Try it:
Can you reproduce all of the data below line for line, without the pictures?

Information given:
------------
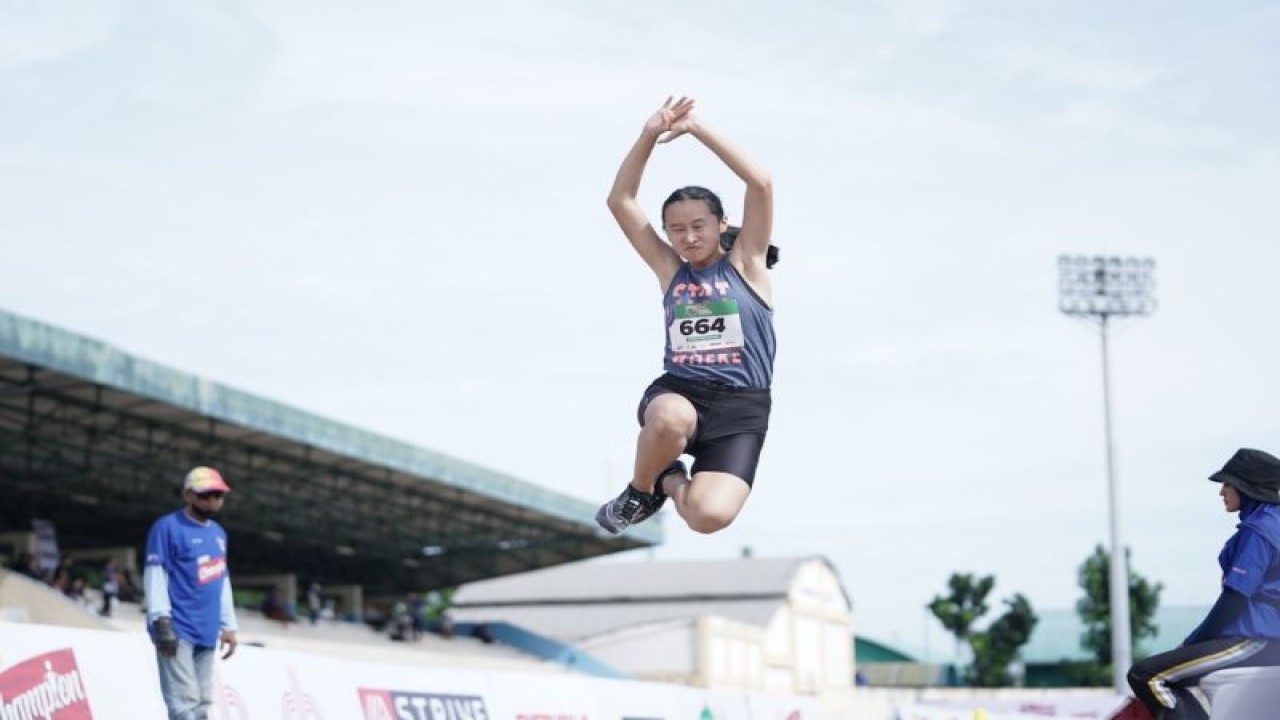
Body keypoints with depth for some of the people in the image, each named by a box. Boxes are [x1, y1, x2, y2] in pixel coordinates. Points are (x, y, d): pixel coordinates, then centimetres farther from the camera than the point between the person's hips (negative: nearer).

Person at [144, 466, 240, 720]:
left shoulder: (218, 533, 19)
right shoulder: (168, 527, -4)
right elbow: (155, 574, -10)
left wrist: (228, 625, 19)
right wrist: (161, 619, -18)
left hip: (207, 632, 7)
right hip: (177, 630, -7)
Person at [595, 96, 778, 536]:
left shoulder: (745, 263, 5)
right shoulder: (670, 270, 12)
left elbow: (761, 184, -8)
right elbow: (620, 202, 7)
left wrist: (697, 129, -9)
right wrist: (650, 136, -3)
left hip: (740, 408, -2)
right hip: (677, 393, 2)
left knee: (710, 516, -28)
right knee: (670, 418, -40)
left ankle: (672, 481, 11)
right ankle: (641, 491, -6)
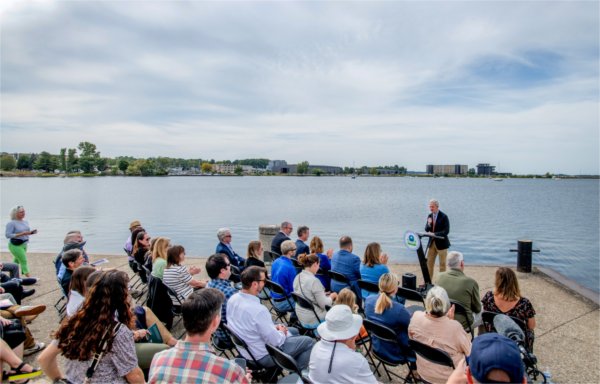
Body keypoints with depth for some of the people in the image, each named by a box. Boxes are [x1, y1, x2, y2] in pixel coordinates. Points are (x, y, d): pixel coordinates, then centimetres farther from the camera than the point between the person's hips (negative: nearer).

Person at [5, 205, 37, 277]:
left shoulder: (25, 222, 9)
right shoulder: (11, 223, -13)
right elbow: (8, 235, -18)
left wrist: (31, 232, -3)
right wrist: (21, 234, -25)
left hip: (24, 244, 7)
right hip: (15, 245, -7)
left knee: (17, 261, 17)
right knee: (24, 261, -9)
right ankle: (29, 277, -8)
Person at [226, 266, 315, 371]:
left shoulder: (233, 299, -9)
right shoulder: (258, 310, -35)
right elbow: (275, 341, -24)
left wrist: (274, 327, 4)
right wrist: (282, 332, -2)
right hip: (263, 356, -8)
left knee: (293, 331, 24)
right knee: (308, 342, 5)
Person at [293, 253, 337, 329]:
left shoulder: (297, 277, -1)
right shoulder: (314, 281, -26)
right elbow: (324, 304, -20)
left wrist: (323, 294, 12)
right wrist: (332, 296, -2)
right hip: (313, 321, -8)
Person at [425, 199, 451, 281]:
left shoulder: (444, 217, -12)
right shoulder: (429, 216, 6)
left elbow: (446, 231, -18)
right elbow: (426, 229, 6)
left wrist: (434, 234, -24)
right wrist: (429, 224, -15)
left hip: (441, 243, -6)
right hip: (432, 242, 6)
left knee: (442, 264, 6)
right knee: (429, 262, 8)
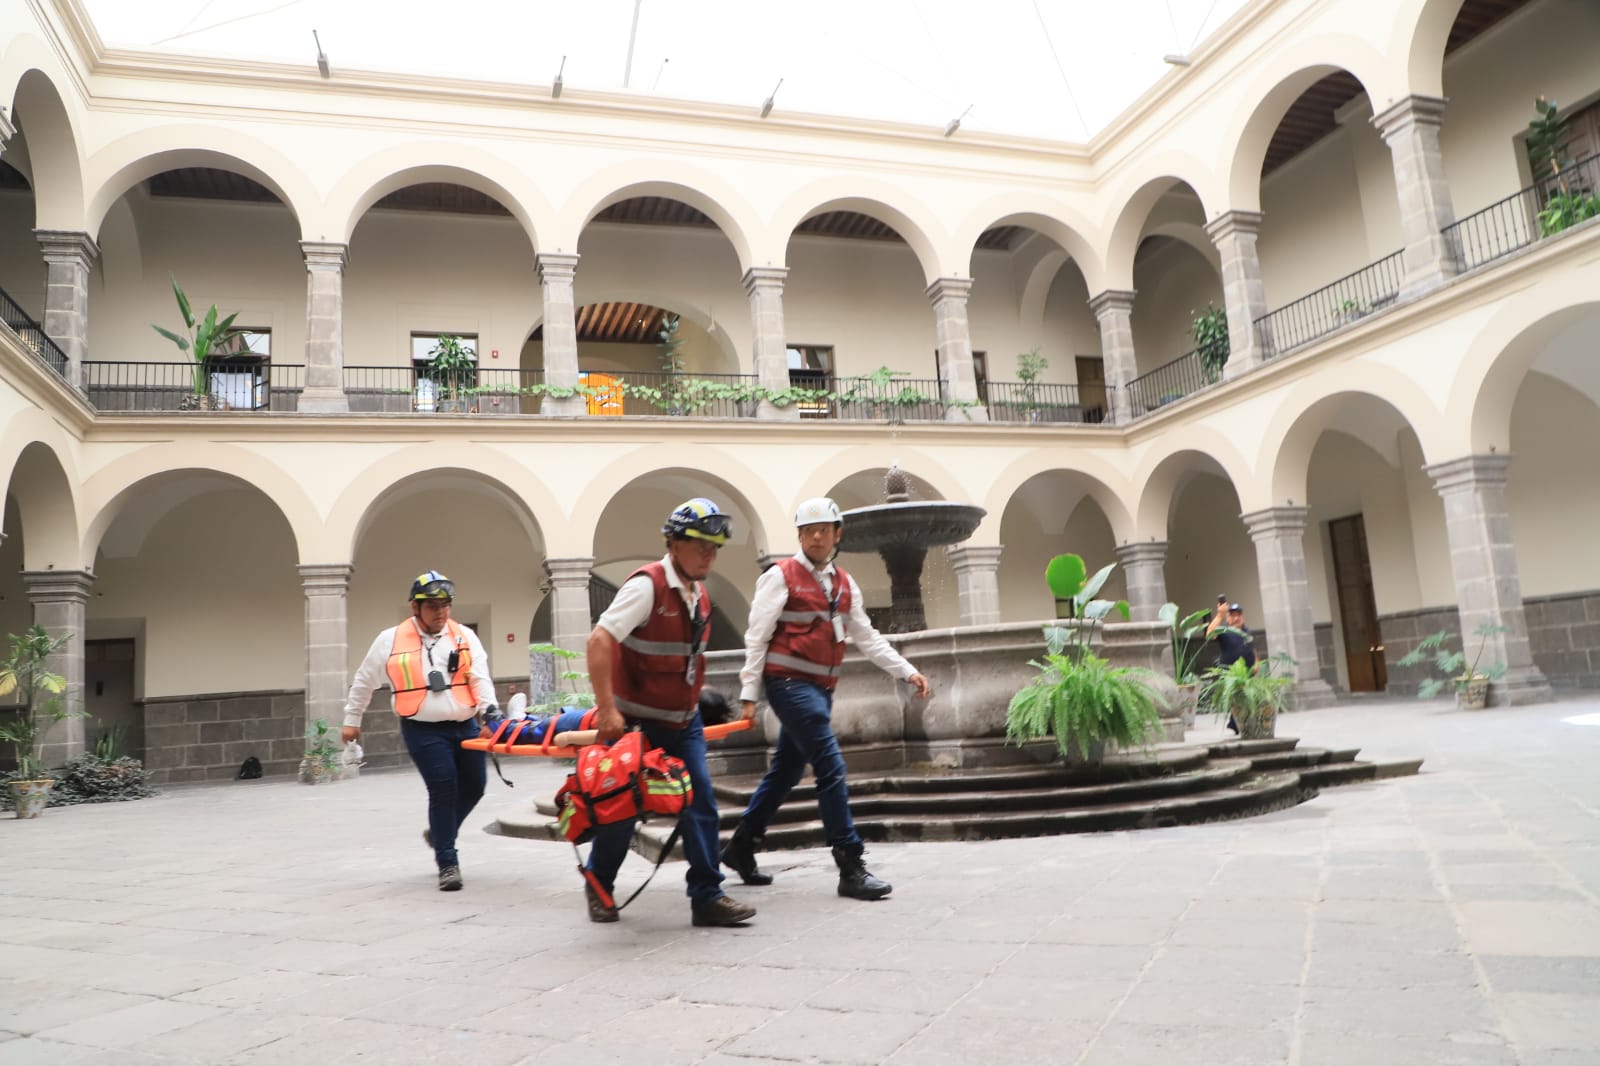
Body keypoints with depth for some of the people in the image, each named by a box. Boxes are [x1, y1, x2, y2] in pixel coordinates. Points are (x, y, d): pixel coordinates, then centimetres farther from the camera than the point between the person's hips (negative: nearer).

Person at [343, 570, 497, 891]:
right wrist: (352, 719, 18)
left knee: (473, 788, 11)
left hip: (464, 726, 4)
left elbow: (480, 677, -6)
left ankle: (439, 833, 39)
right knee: (443, 789, -12)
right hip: (423, 730, -3)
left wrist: (490, 709, -23)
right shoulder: (391, 640, 0)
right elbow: (364, 681, 12)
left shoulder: (465, 637, 4)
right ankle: (448, 863, 0)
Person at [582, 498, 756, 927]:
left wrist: (691, 706, 17)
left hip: (683, 721, 6)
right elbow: (599, 641, -26)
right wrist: (607, 709, -28)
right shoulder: (647, 585, -20)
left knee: (701, 801, -2)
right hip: (636, 722, -6)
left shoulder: (700, 595, 5)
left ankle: (707, 896, 5)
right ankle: (598, 884, 29)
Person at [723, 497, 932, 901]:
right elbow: (757, 637, -7)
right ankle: (851, 868, -9)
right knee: (832, 768, -13)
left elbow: (867, 638, 15)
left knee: (786, 771, 15)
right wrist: (749, 695, -10)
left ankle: (741, 848, 29)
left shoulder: (845, 585, 13)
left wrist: (908, 671, 8)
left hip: (821, 688, 7)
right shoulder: (781, 577, -6)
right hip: (790, 684, -7)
------------
The answer:
Body keypoints with depth for some of the people in the image, each named by a box. Boxes are [x1, y1, x2, y2] in pixel coordinates. Points are (x, y, d): pixel coordinates, then centimetres farther from the camera than the point between the person's hips (negative: nearer).

Person at [144, 466, 240, 720]:
left shoulder: (218, 533, 19)
right shoulder: (168, 527, -4)
right elbow: (155, 574, -10)
left wrist: (228, 625, 19)
right wrist: (161, 619, -18)
left hip: (207, 632, 7)
right hip: (177, 630, -7)
Person at [595, 96, 778, 536]:
left shoulder: (745, 263, 5)
right shoulder: (670, 270, 12)
left elbow: (761, 184, -8)
right elbow: (620, 202, 7)
left wrist: (697, 129, -9)
right wrist: (650, 136, -3)
left hip: (740, 408, -2)
right hip: (677, 393, 2)
left knee: (710, 516, -28)
right knee: (670, 418, -40)
left ankle: (672, 481, 11)
right ankle: (641, 491, -6)
Body keypoints with depth for some of the people in the image, each named by a box. Boxes are [x1, y1, x2, y2] in pixel coordinates. Points are (x, y, d): pixel coordinates, then centimetres farther from the camera than the point between the person's hips (negative: nearer).

Person at [5, 205, 37, 277]:
left shoulder: (25, 222, 9)
right shoulder: (11, 223, -13)
right elbow: (8, 235, -18)
left wrist: (31, 232, -3)
right wrist: (21, 234, -25)
left hip: (24, 244, 7)
right hip: (15, 245, -7)
left knee: (17, 261, 17)
right knee: (24, 261, -9)
right ankle: (29, 277, -8)
Person at [226, 266, 315, 371]:
left shoulder: (233, 299, -9)
right shoulder: (258, 310, -35)
right elbow: (275, 341, -24)
left wrist: (274, 327, 4)
right wrist: (282, 332, -2)
right hip: (263, 356, -8)
left knee: (293, 331, 24)
right knee: (308, 342, 5)
Person at [293, 253, 337, 329]:
left shoulder: (297, 277, -1)
right shoulder: (314, 281, -26)
right elbow: (324, 304, -20)
left wrist: (323, 294, 12)
right wrist: (332, 296, -2)
right hip: (313, 321, -8)
Person at [425, 199, 451, 281]:
left shoulder: (444, 217, -12)
right shoulder: (429, 216, 6)
left elbow: (446, 231, -18)
right elbow: (426, 229, 6)
left wrist: (434, 234, -24)
right wrist: (429, 224, -15)
left hip: (441, 243, -6)
right hip: (432, 242, 6)
left knee: (442, 264, 6)
right knee: (429, 262, 8)
Body keypoints with depth for some of the people in the image, each named by a box. Boxes are [x1, y1, x2, y2] in pixel coordinates. Points are (x, y, d): pixel coordinates, then centimetres farther from the camera than the point between the person's hips (negative: nearer).

Person at [343, 570, 497, 891]:
right wrist: (352, 719, 18)
left knee: (473, 788, 11)
left hip: (464, 726, 4)
left elbow: (480, 677, -6)
left ankle: (439, 833, 39)
right knee: (443, 789, -12)
right hip: (423, 730, -3)
left wrist: (490, 709, -23)
right shoulder: (391, 640, 0)
right elbow: (364, 681, 12)
left shoulder: (465, 637, 4)
right ankle: (448, 863, 0)
Person at [582, 498, 756, 927]:
left wrist: (691, 706, 17)
left hip: (683, 721, 6)
right elbow: (599, 641, -26)
right wrist: (607, 709, -28)
right shoulder: (647, 585, -20)
left knee: (701, 801, -2)
right hip: (636, 722, -6)
left shoulder: (700, 595, 5)
left ankle: (707, 896, 5)
right ankle: (598, 884, 29)
Person at [723, 497, 932, 901]:
right elbow: (757, 637, -7)
right ankle: (851, 868, -9)
right knee: (832, 768, -13)
left elbow: (867, 638, 15)
left knee: (786, 771, 15)
right wrist: (749, 695, -10)
left ankle: (741, 848, 29)
left shoulder: (845, 585, 13)
left wrist: (908, 671, 8)
left hip: (821, 688, 7)
right shoulder: (781, 577, -6)
right hip: (790, 684, -7)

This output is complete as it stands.